Pouvez-vous nous en dire plus sur le projet ?

Le projet est porté par deux belges : Alcante, scénariste, spécialisé dans la bande dessinée historique et le dessinateur, Steven Dupré, qui fait notamment les BD Kaamelott. Et pour adapter Les Piliers de la Terre en bande dessinée, ils m’ont demandé d’être le consultant historique pour les aider à recréer un Moyen Âge qui serait vraisemblable.

Mais il s’agit néanmoins d’une œuvre de fiction ?
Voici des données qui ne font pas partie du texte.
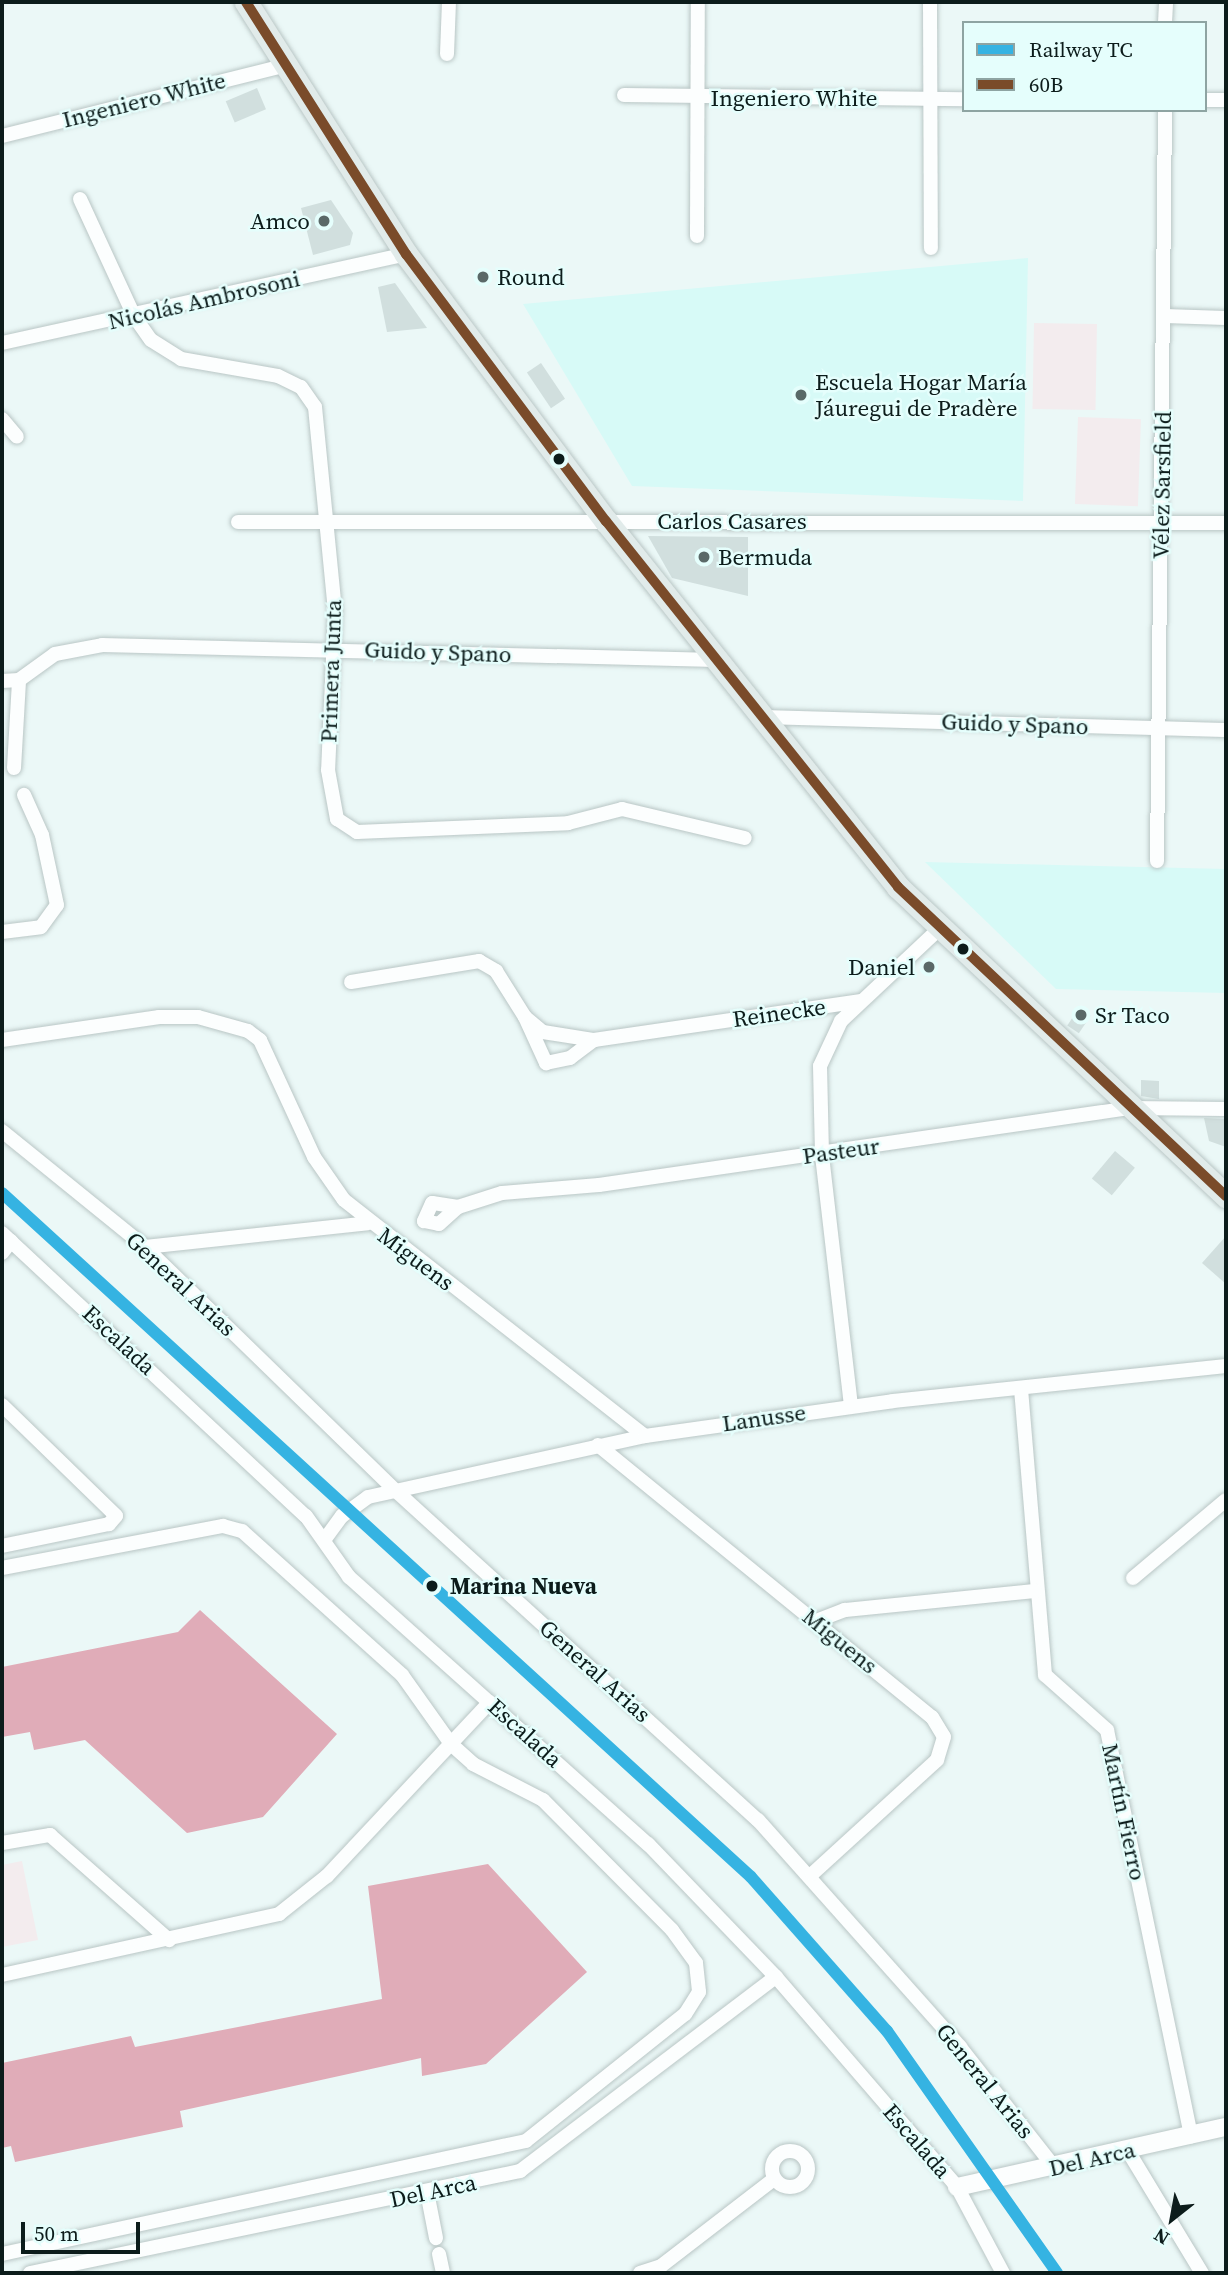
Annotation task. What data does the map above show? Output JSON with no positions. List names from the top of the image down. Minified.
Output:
{"streets":{"street":["Ingeniero White","Nicolás Ambrosoni","Vélez Sarsfield","Carlos Casares","Guido y Spano","Primera Junta","Reinecke","Pasteur","Miguens","General Arias","Escalada","Lanusse","Martín Fierro","Del Arca"]},"crossings":[["Nicolás Ambrosoni","Primera Junta"],["Vélez Sarsfield","Carlos Casares"],["Vélez Sarsfield","Guido y Spano"],["Carlos Casares","Primera Junta"],["Guido y Spano","Primera Junta"],["Miguens","General Arias"],["Miguens","Lanusse"],["General Arias","Lanusse"],["General Arias","Del Arca"],["Escalada","Lanusse"],["Escalada","Del Arca"],["Lanusse","Martín Fierro"],["Martín Fierro","Del Arca"]],"places":["Amco","Round","Escuela Hogar María Jáuregui de Pradère","Bermuda","Daniel","Sr Taco","Marina Nueva"],"lines":["transit line 60B","rail line TC"],"legend":["Railway TC","60B"],"scale_bar":"50 m","north":"bottom left"}
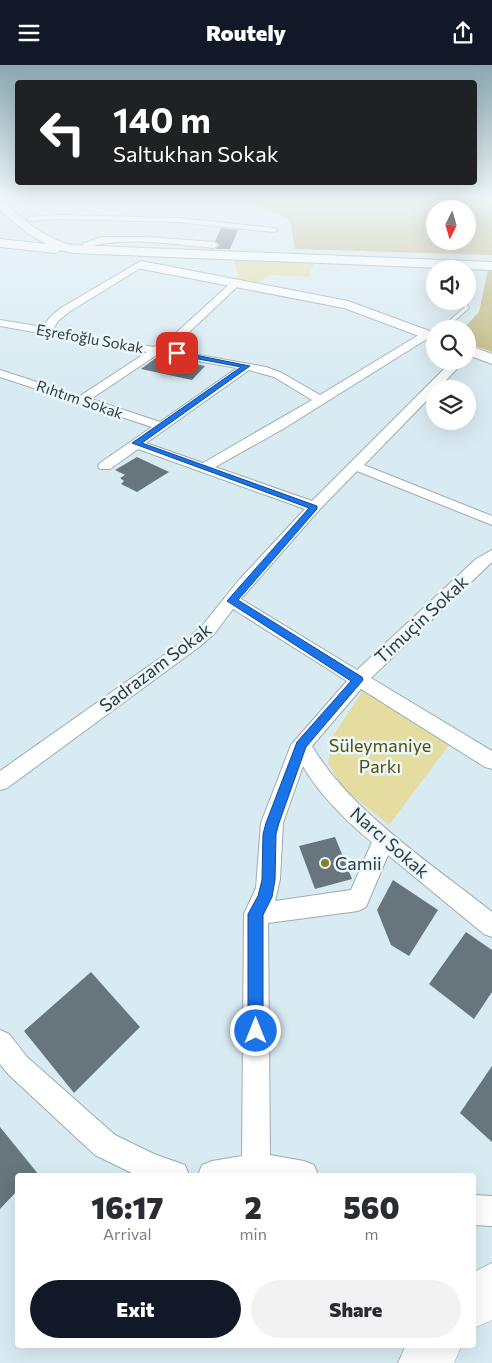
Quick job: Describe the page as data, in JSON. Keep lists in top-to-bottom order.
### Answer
{
  "streets": {
    "street": [
      "Eşrefoğlu Sokak",
      "Rıhtım Sokak",
      "Timuçin Sokak",
      "Sadrazam Sokak",
      "Narcı Sokak"
    ]
  },
  "crossings": [
    ["Timuçin Sokak", "Narcı Sokak"]
  ],
  "parks": ["Süleymaniye Parkı"],
  "places": ["Camii"],
  "north": "bottom",
  "page": {
    "header": "Routely",
    "turn": ["140 m", "Saltukhan Sokak"],
    "eta": [
      "16:17",
      "Arrival",
      "2",
      "min",
      "560",
      "m"
    ],
    "buttons": ["Exit", "Share"]
  }
}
Oui car le village de Kingsbridge, dont parle Ken Follet, n’a pas existé. Mais il fallait recréer un cadre vraisemblable pour l’œuvre et les aider à mettre des images sur un roman. Car il n’y a pas suffisamment d’informations, dans le roman, pour pouvoir traduire en image les costumes, les maisons etc. Le roman est très bien écrit et Ken Follet et son équipe sont très bien documentés. Mais il y a quand même des aspects pour lesquels il n’y a pas de détails dans le roman. Par exemple, à quoi ressemble une maison ou un village au Moyen Âge, quel type de casques portent les chevaliers… Pour donner un exemple concret : dans le roman, Ken Follet écrit que les moines chantent. Dans le roman c’est suffisant mais en BD, il faut écrire ce qu’ils chantent dans une bulle. J’ai donc dû me renseigner sur ce que les moines chantaient à l’époque.

Concrètement comment avez-vous fonctionné ? J’imagine que vous êtes beaucoup en contact avec le dessinateur ?

Les piliers de la terre_découpage.jpg

Hé bien, je suis surtout en contact avec Alcante, le scénariste (rires). En fait, le scénariste part du roman et dans un premier temps, il essaye d’adapter ce roman en scénario. Il doit, par exemple, déplacer certains événements et choisir ce qu’il va raconter. Il y a des choses qu’il va laisser tomber.  Le scénariste fait un découpage planche par planche et indique les éléments qu’il veut dans chaque case. C’est le scénariste qui a la vision de l’histoire.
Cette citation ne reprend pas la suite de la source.